W&J, O-R launch plans for downtown small-business incubator

Michael Bradwell
Observer Reporter

A small-business incubator could be in operation in the heart of downtown Washington two years from now, according to plans announced Friday by Washington & Jefferson College and the Observer-Reporter.

During a brief presentation before about 20 county and city officials and area state legislators, W&J President Tori Haring-Smith and O-R Publisher Tom Northrop described a mixed-use incubator in which the newspaper will provide its former circulation building on South Main Street as well as its unused pressroom on Strawberry Way to the college rent-free.

Haring-Smith, who said the cost of converting the buildings is estimated at $2.5 million, said the college already is talking with foundations as it prepares to raise funds for the project, which could be open by fall of 2018.

She stressed the incubator would be available for anyone who needs space for a start-up business.

“We’re looking to open this up to the entire county,” she said. “We want to plant the seeds here for revitalizing downtown Washington.”

According to Haring-Smith, the college used a Benedum Foundation grant in 2013 to hire Greenwood Consulting Group, whose founder Jim Greenwood conducted more than 80 incubator studies around the country.

A local survey conducted by Greenwood estimated there were 55 potential tenants and clients who could use the incubator – 18 small and start-up businesses interested in becoming tenants and another 37 respondents interested in receiving services at an incubator, such as use of a conference room or copying services.

Haring-Smith explained the college spent the interim years trying to find a location in town that could best serve tenants.

“We’ve been all through downtown looking for the right fit,” she said, something that was elusive until the newspaper’s vacant space was considered.

That suggestion came from Tripp Kline, chairman of the Whiskey Rebellion Festival and an entrepreneur in his own right, who was enlisted by the college to help it in its search.

The newspaper consolidated its circulation department in its main building at 122 South Main St. a few years ago and, about the same time, outsourced its printing operations to Wheeling, W.Va., leaving it with excess space on South Main Street.

Northrop said the newspaper began talking with W&J in January about the possibility of a cooperative agreement.

“Offering that space for free didn’t even take a couple of seconds” to decide, he said. “It’s the most exciting thing to come across my desk in a long time.”

He said the newspaper would remove the unused printing press before construction begins.

In addition to the newspaper’s provision of free rent for its unused space, Haring-Smith said the location on Main Street is in a high-traffic area across from the Main Street Farmers Market community pavilion; provides a storefront on Main Street that includes an existing courtyard for tenant interaction and events; and metered parking on the street and under the covered pavilion across the street.

Julie Throckmorton, foundations and corporate relations officer at W&J, said the college needs to raise 80 percent of the funding before it begins construction.

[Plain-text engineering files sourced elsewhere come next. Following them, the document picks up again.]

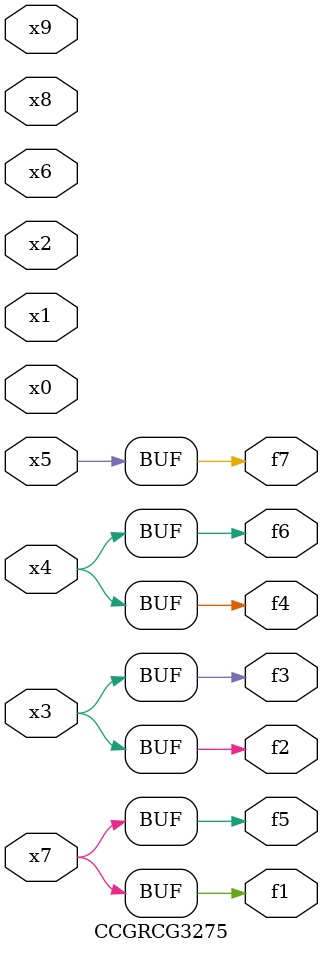
<source format=v>
module CCGRCG3275(
	input x0, x1, x2, x3, x4, x5, x6, x7, x8, x9,
	output f1, f2, f3, f4, f5, f6, f7
);
	assign f1 = x7;
	assign f2 = x3;
	assign f3 = x3;
	assign f4 = x4;
	assign f5 = x7;
	assign f6 = x4;
	assign f7 = x5;
endmodule

</source>
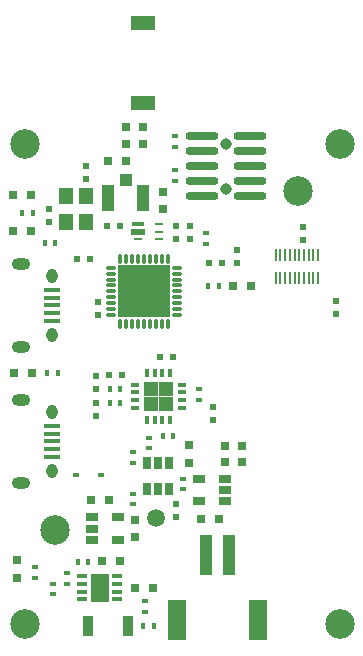
<source format=gbs>
G04 #@! TF.FileFunction,Soldermask,Bot*
%FSLAX46Y46*%
G04 Gerber Fmt 4.6, Leading zero omitted, Abs format (unit mm)*
G04 Created by KiCad (PCBNEW 4.0.2-stable) date 1/27/2017 1:12:26 PM*
%MOMM*%
G01*
G04 APERTURE LIST*
%ADD10C,0.100000*%
%ADD11R,1.060000X0.650000*%
%ADD12R,0.800000X0.150000*%
%ADD13R,1.200000X0.550000*%
%ADD14R,1.000000X0.350000*%
%ADD15R,1.200000X1.400000*%
%ADD16R,0.200000X1.050000*%
%ADD17R,0.797560X0.797560*%
%ADD18R,0.600000X0.500000*%
%ADD19R,0.750000X0.800000*%
%ADD20R,0.350000X0.800000*%
%ADD21R,0.800000X0.350000*%
%ADD22R,1.250000X1.250000*%
%ADD23R,0.400000X0.600000*%
%ADD24R,0.500000X0.600000*%
%ADD25R,0.800000X0.750000*%
%ADD26R,0.600000X0.400000*%
%ADD27R,0.650000X1.060000*%
%ADD28C,2.500000*%
%ADD29O,0.280000X0.850000*%
%ADD30R,2.200000X2.200000*%
%ADD31O,0.850000X0.280000*%
%ADD32O,2.790000X0.740000*%
%ADD33C,0.970000*%
%ADD34R,1.000000X3.500000*%
%ADD35R,1.600000X3.400000*%
%ADD36R,0.590000X0.450000*%
%ADD37R,1.350000X0.400000*%
%ADD38O,0.950000X1.250000*%
%ADD39O,1.550000X1.000000*%
%ADD40R,0.900000X1.700000*%
%ADD41R,1.050000X2.200000*%
%ADD42R,1.000000X1.050000*%
%ADD43R,2.000000X1.250000*%
%ADD44R,0.850000X0.350000*%
%ADD45R,1.650000X2.400000*%
%ADD46C,1.500000*%
G04 APERTURE END LIST*
D10*
D11*
X18670000Y14190000D03*
X18670000Y13240000D03*
X18670000Y12290000D03*
X16470000Y12290000D03*
X16470000Y14190000D03*
D12*
X13130000Y35780000D03*
X13130000Y35130000D03*
X13130000Y34480000D03*
X11330000Y34480000D03*
D13*
X11330000Y35130000D03*
D14*
X11330000Y35780000D03*
D15*
X5220000Y35940000D03*
X5220000Y38140000D03*
X6920000Y38140000D03*
X6920000Y35940000D03*
D16*
X26580000Y31220000D03*
X26180000Y31220000D03*
X25780000Y31220000D03*
X25380000Y31220000D03*
X24980000Y31220000D03*
X24580000Y31220000D03*
X24180000Y31220000D03*
X23780000Y31220000D03*
X23380000Y31220000D03*
X22980000Y31220000D03*
X22980000Y33120000D03*
X23380000Y33120000D03*
X23780000Y33120000D03*
X24180000Y33120000D03*
X24580000Y33120000D03*
X24980000Y33120000D03*
X25380000Y33120000D03*
X25780000Y33120000D03*
X26180000Y33120000D03*
X26580000Y33120000D03*
D17*
X2269456Y35170157D03*
X770856Y35170157D03*
X2269456Y38210157D03*
X770856Y38210157D03*
X1070156Y5795857D03*
X1070156Y7294457D03*
D18*
X8880000Y23020000D03*
X9980000Y23020000D03*
D19*
X13430000Y37010000D03*
X13430000Y38510000D03*
X15620000Y15540000D03*
X15620000Y17040000D03*
D20*
X14045000Y19190000D03*
X13395000Y19190000D03*
X12745000Y19190000D03*
X12095000Y19190000D03*
D21*
X11070000Y20215000D03*
X11070000Y20865000D03*
X11070000Y21515000D03*
X11070000Y22165000D03*
D20*
X12095000Y23190000D03*
X12745000Y23190000D03*
X13395000Y23190000D03*
X14045000Y23190000D03*
D21*
X15070000Y22165000D03*
X15070000Y21515000D03*
X15070000Y20865000D03*
X15070000Y20215000D03*
D22*
X12445000Y21815000D03*
X13695000Y21815000D03*
X12445000Y20565000D03*
X13695000Y20565000D03*
D23*
X8930000Y20630000D03*
X9830000Y20630000D03*
X8920000Y21770000D03*
X9820000Y21770000D03*
D24*
X7800000Y21770000D03*
X7800000Y22870000D03*
X7800000Y20620000D03*
X7800000Y19520000D03*
D25*
X10280000Y43940000D03*
X11780000Y43940000D03*
D23*
X13400000Y17840000D03*
X14300000Y17840000D03*
D26*
X16450000Y20880000D03*
X16450000Y21780000D03*
X10860000Y16440000D03*
X10860000Y15540000D03*
X10860000Y12940000D03*
X10860000Y12040000D03*
X12240000Y16780000D03*
X12240000Y17680000D03*
D23*
X4320000Y34180000D03*
X3420000Y34180000D03*
X2400000Y36740000D03*
X1500000Y36740000D03*
X18150000Y30560000D03*
X17250000Y30560000D03*
D26*
X17050000Y34070000D03*
X17050000Y34970000D03*
X14470000Y40310000D03*
X14470000Y39410000D03*
X14470000Y42310000D03*
X14470000Y43210000D03*
X15120000Y14210000D03*
X15120000Y13310000D03*
X2580000Y6690000D03*
X2580000Y5790000D03*
D24*
X14500000Y12020000D03*
X14500000Y10920000D03*
X17710000Y19190000D03*
X17710000Y20290000D03*
D18*
X13210000Y24500000D03*
X14310000Y24500000D03*
D25*
X9810000Y7250000D03*
X8310000Y7250000D03*
X7380000Y12360000D03*
X8880000Y12360000D03*
D24*
X6930000Y39610000D03*
X6930000Y40710000D03*
X25280000Y34420000D03*
X25280000Y35520000D03*
X28080000Y29290000D03*
X28080000Y28190000D03*
X3770000Y35940000D03*
X3770000Y37040000D03*
X15760000Y34530000D03*
X15760000Y35630000D03*
X14560000Y34530000D03*
X14560000Y35630000D03*
D18*
X9820000Y35610000D03*
X8720000Y35610000D03*
X7290000Y32840000D03*
X6190000Y32840000D03*
D24*
X7920156Y28070157D03*
X7920156Y29170157D03*
D18*
X17350000Y32440000D03*
X18450000Y32440000D03*
D24*
X19710000Y33560000D03*
X19710000Y32460000D03*
D25*
X18180000Y10820000D03*
X16680000Y10820000D03*
D19*
X11030000Y10730000D03*
X11030000Y9230000D03*
D27*
X13960000Y13340000D03*
X13010000Y13340000D03*
X12060000Y13340000D03*
X12060000Y15540000D03*
X13960000Y15540000D03*
X13010000Y15540000D03*
D28*
X4270156Y9870157D03*
D25*
X10280000Y42510000D03*
X11780000Y42510000D03*
X10280000Y41110000D03*
X8780000Y41110000D03*
X19360000Y30560000D03*
X20860000Y30560000D03*
D28*
X28440156Y1870157D03*
X1770156Y1870157D03*
X28440156Y42510157D03*
X1770156Y42510157D03*
X24870156Y38560157D03*
D29*
X13830156Y27290157D03*
D30*
X10730156Y31165157D03*
X12930156Y31165157D03*
X10730156Y28965157D03*
X12930156Y28965157D03*
D29*
X13330156Y27290157D03*
X12830156Y27290157D03*
X12330156Y27290157D03*
X11830156Y27290157D03*
X11330156Y27290157D03*
X10830156Y27290157D03*
X10330156Y27290157D03*
X9830156Y27290157D03*
D31*
X9055156Y28065157D03*
X9055156Y28565157D03*
X9055156Y29065157D03*
X9055156Y29565157D03*
X9055156Y30065157D03*
X9055156Y30565157D03*
X9055156Y31065157D03*
X9055156Y31565157D03*
X9055156Y32065157D03*
D29*
X9830156Y32840157D03*
X10330156Y32840157D03*
X10830156Y32840157D03*
X11330156Y32840157D03*
X11830156Y32840157D03*
X12330156Y32840157D03*
X12830156Y32840157D03*
X13330156Y32840157D03*
X13830156Y32840157D03*
D31*
X14605156Y32065157D03*
X14605156Y31565157D03*
X14605156Y31065157D03*
X14605156Y30565157D03*
X14605156Y30065157D03*
X14605156Y29565157D03*
X14605156Y29065157D03*
X14605156Y28565157D03*
X14605156Y28065157D03*
D25*
X20150000Y16980000D03*
X18650000Y16980000D03*
D11*
X7390000Y9030000D03*
X7390000Y9980000D03*
X7390000Y10930000D03*
X9590000Y10930000D03*
X9590000Y9030000D03*
D23*
X11750000Y1700000D03*
X12650000Y1700000D03*
D17*
X2359300Y23120000D03*
X860700Y23120000D03*
D26*
X11880000Y3810000D03*
X11880000Y2910000D03*
D23*
X4520000Y23120000D03*
X3620000Y23120000D03*
D32*
X16715000Y38120000D03*
X20785000Y38120000D03*
X16715000Y39390000D03*
X20785000Y39390000D03*
X16715000Y40660000D03*
X20785000Y40660000D03*
X16715000Y41930000D03*
X20785000Y41930000D03*
X16715000Y43200000D03*
X20785000Y43200000D03*
D33*
X18750000Y42565000D03*
X18750000Y38755000D03*
D34*
X19050000Y7765000D03*
X17050000Y7765000D03*
D35*
X21450000Y2215000D03*
X14650000Y2215000D03*
D36*
X6065000Y14500000D03*
X8175000Y14500000D03*
D37*
X4082696Y27569257D03*
X4082696Y28219257D03*
X4082696Y28869257D03*
X4082696Y29519257D03*
X4082696Y30169257D03*
D38*
X4082696Y26369257D03*
X4082696Y31369257D03*
D39*
X1382696Y25369257D03*
X1382696Y32369257D03*
D37*
X4082696Y16069257D03*
X4082696Y16719257D03*
X4082696Y17369257D03*
X4082696Y18019257D03*
X4082696Y18669257D03*
D38*
X4082696Y14869257D03*
X4082696Y19869257D03*
D39*
X1382696Y13869257D03*
X1382696Y20869257D03*
D40*
X10470000Y1690000D03*
X7070000Y1690000D03*
D41*
X8805000Y37950000D03*
X11755000Y37950000D03*
D42*
X10280000Y39475000D03*
D43*
X11770156Y46030000D03*
X11770156Y52780000D03*
D25*
X11110000Y4950000D03*
X12610000Y4950000D03*
X20150000Y15630000D03*
X18650000Y15630000D03*
D23*
X6210000Y7150000D03*
X7110000Y7150000D03*
D44*
X6615000Y3985000D03*
X6615000Y4635000D03*
X6615000Y5285000D03*
X6615000Y5935000D03*
X9565000Y5935000D03*
X9565000Y5285000D03*
X9565000Y4635000D03*
X9565000Y3985000D03*
D45*
X8090000Y4960000D03*
D26*
X5300000Y5290000D03*
X5300000Y6190000D03*
X4090000Y4400000D03*
X4090000Y5300000D03*
D46*
X12860000Y10900000D03*
M02*

</source>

She noted tenants will pay “near-market” rents so the incubator won’t unfairly compete with other commercial space downtown.

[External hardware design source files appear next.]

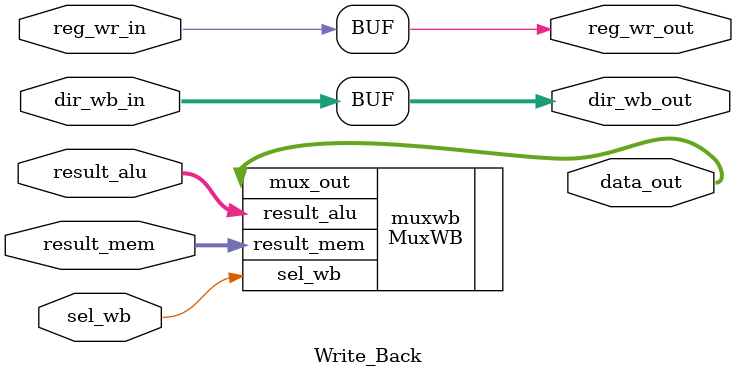
<source format=v>
module Write_Back (result_mem, 
						 result_alu,
						 sel_wb,
						 reg_wr_in,
						 reg_wr_out,
						 dir_wb_in,
						 dir_wb_out,
						 data_out);

						 
input wire [31:0] result_mem;
input wire [31:0] result_alu;
input wire [3:0] dir_wb_in;
input wire reg_wr_in;
input wire sel_wb;


output wire [31:0] data_out;
output wire [3:0] dir_wb_out;
output wire reg_wr_out;

						 
assign dir_wb_out= dir_wb_in;
assign reg_wr_out=reg_wr_in;

MuxWB muxwb (.result_alu(result_alu), 
				 .result_mem(result_mem), 
				 .mux_out(data_out), 
				 .sel_wb(sel_wb));					 
endmodule
						 
						 
					
</source>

While showing architect’s renderings of the converted space, Kline noted the incubator will include start-up retail space, as well as offices for new or existing small business, but stressed tenants won’t be able to stay there permanently. As owners grow their businesses, they’ll be expected to move out and find conventional office space either downtown or elsewhere.

“We’re looking at this as a feeder to get these businesses up and running and then expand within the county,” Kline said.